Differences between ip, pv, and uv
- IP (independent IP address): the number of times that a computer with a certain IP address accesses the website. This statistical method is easy to implement and has authenticity. Therefore, it is an important indicator to measure website traffic.
- PV (Traffic Volume): PV reflects the number of pages browsing a website. Therefore, each refresh is counted once. That is to say, PV is proportional to the number of visitors, but PV is not the number of visitors to the page, but the number of pages accessed by the website.
- UV (Independent Visitor): it can be understood as the number of computers accessing a website. Website cookies are used to determine the identity of a visitor's computer. If you change the IP address but do not clear cookies and then access the same website, the UV count of the website remains unchanged.
For example:
- A user from a computer using ADSL visited the "goto52" website, and each of them browsed two pages. The website traffic statistics are as follows:
- IP (independent IP): 1
- PV (Traffic): 6 (3 people multiplied by 2 pages)

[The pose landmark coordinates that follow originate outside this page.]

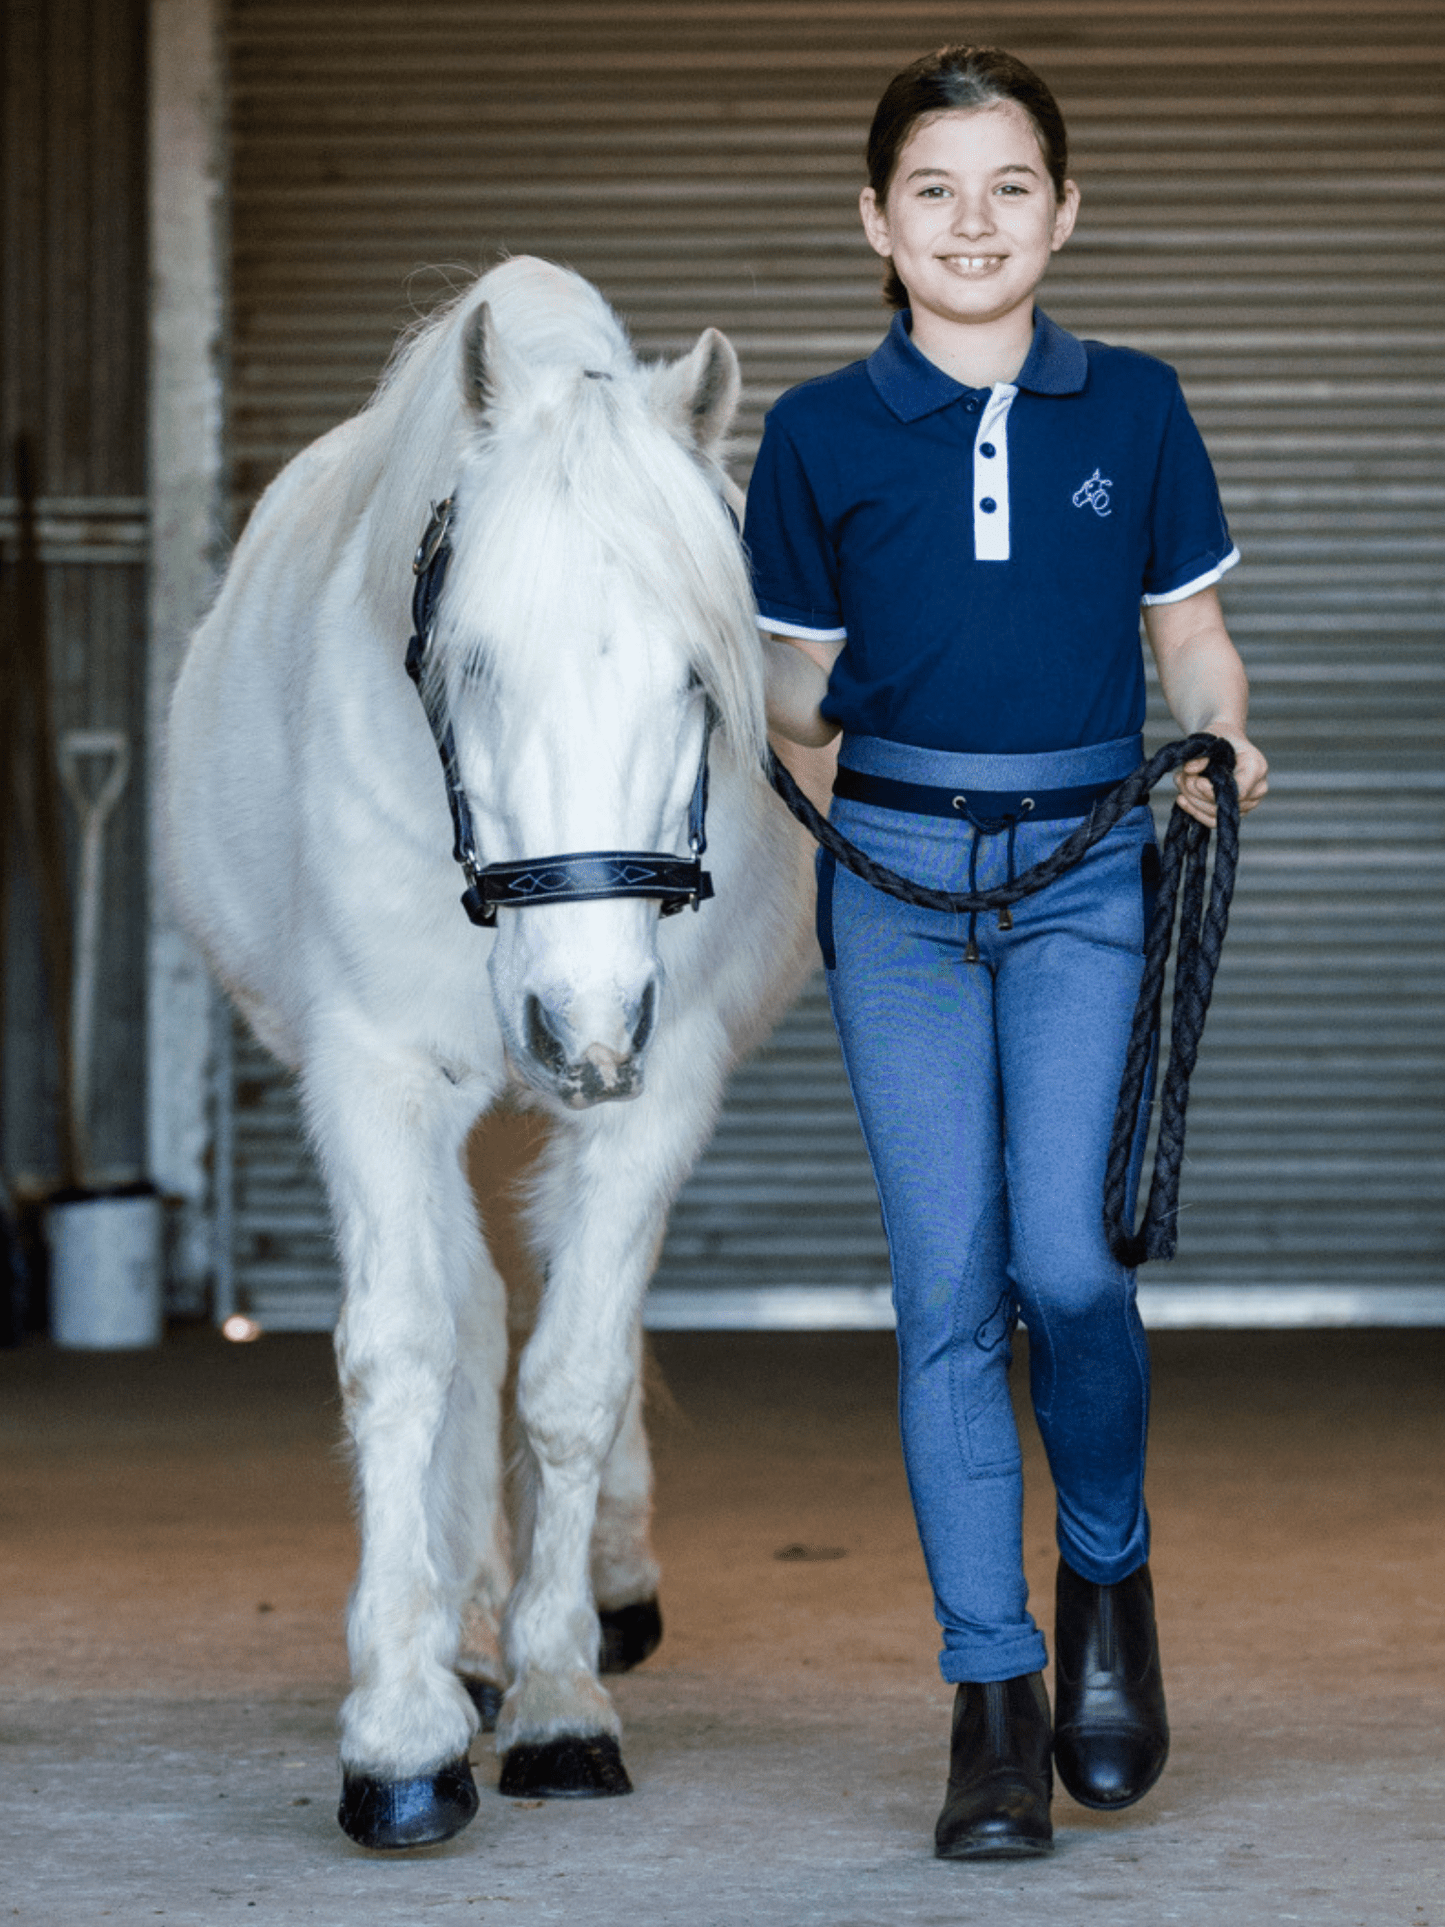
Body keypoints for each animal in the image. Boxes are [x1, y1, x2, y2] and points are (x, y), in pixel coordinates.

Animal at [163, 260, 820, 1849]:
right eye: (469, 664)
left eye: (701, 679)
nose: (576, 1024)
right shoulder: (373, 1077)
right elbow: (408, 1354)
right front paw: (401, 1730)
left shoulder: (655, 1086)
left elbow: (573, 1373)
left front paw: (559, 1697)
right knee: (463, 1314)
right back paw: (456, 1631)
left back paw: (592, 1597)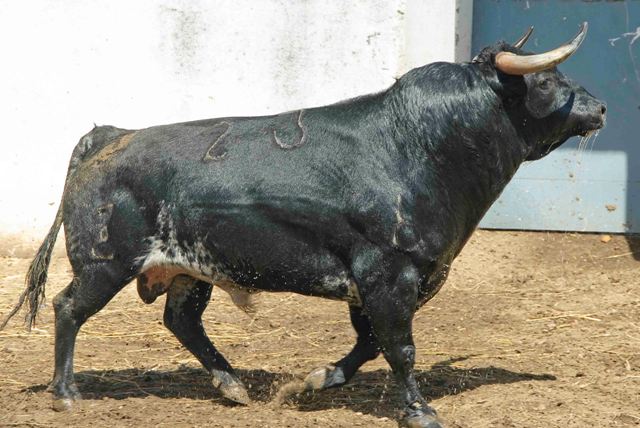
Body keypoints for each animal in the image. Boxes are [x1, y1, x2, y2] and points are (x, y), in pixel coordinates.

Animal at [3, 25, 604, 426]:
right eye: (546, 80)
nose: (598, 108)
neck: (420, 145)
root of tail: (109, 136)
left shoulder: (378, 284)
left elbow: (369, 345)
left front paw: (315, 381)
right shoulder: (388, 276)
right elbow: (400, 347)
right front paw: (418, 410)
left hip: (188, 270)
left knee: (182, 321)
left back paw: (233, 385)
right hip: (106, 262)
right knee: (69, 308)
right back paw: (66, 393)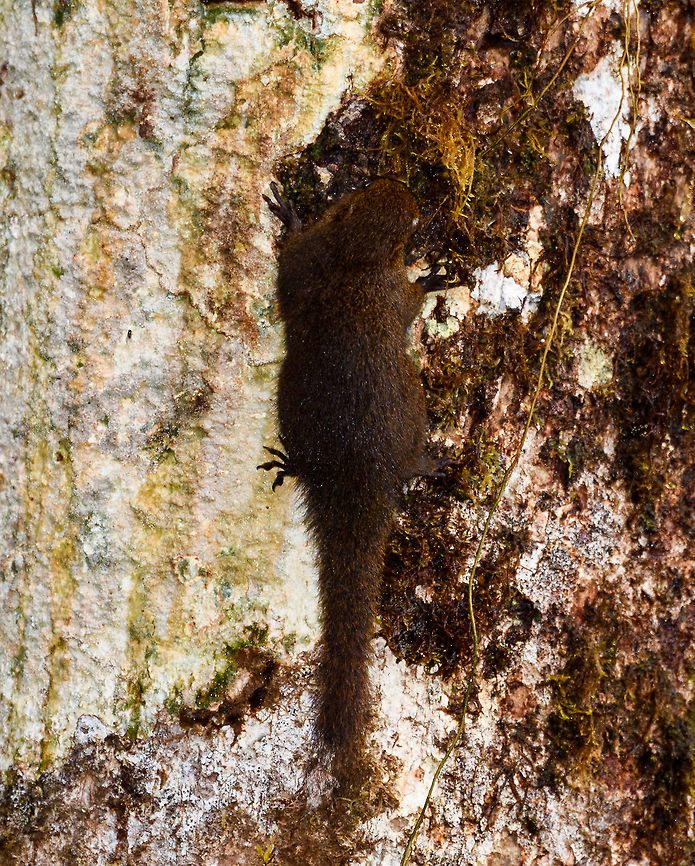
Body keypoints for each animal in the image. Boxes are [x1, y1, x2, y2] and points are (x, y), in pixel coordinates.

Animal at [260, 178, 441, 785]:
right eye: (406, 216)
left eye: (363, 194)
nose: (409, 191)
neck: (353, 257)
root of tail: (357, 476)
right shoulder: (378, 286)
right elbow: (410, 301)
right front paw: (430, 277)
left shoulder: (307, 261)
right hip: (408, 409)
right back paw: (423, 463)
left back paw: (292, 464)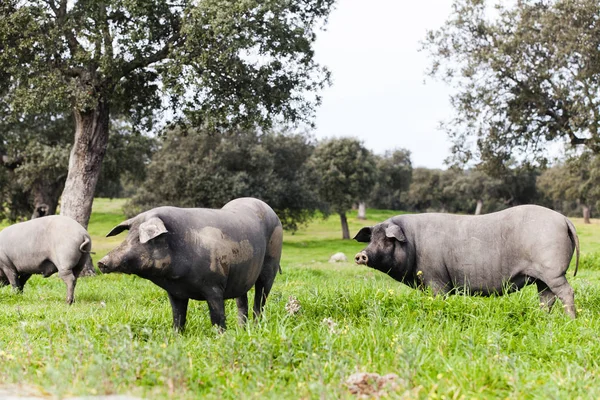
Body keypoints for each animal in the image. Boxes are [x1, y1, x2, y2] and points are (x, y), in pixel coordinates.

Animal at [98, 197, 284, 332]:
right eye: (127, 236)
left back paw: (255, 328)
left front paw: (221, 336)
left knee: (260, 300)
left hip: (271, 265)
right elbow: (178, 316)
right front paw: (176, 335)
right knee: (242, 301)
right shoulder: (175, 292)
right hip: (242, 275)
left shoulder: (214, 285)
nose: (101, 262)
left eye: (140, 239)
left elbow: (217, 316)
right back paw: (242, 330)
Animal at [354, 205, 580, 318]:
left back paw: (570, 320)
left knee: (566, 292)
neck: (413, 242)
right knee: (546, 298)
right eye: (372, 238)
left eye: (388, 239)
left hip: (553, 271)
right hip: (542, 277)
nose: (361, 255)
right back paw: (543, 319)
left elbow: (439, 298)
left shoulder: (436, 280)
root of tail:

- UV (Independent Visitor): 1
- If the IP addresses of all three are changed (ADSL re-dial) and two pages are browsed
- IP (independent IP): 3
- PV (Traffic): 6
- UV (Independent Visitor): 1
- Therefore, IP addresses (independent IP addresses) reflect the number of network address objects, and UV (Independent Visitor) reflects the actual number of users, each UV corresponds to an actual viewer more accurately than each ip address.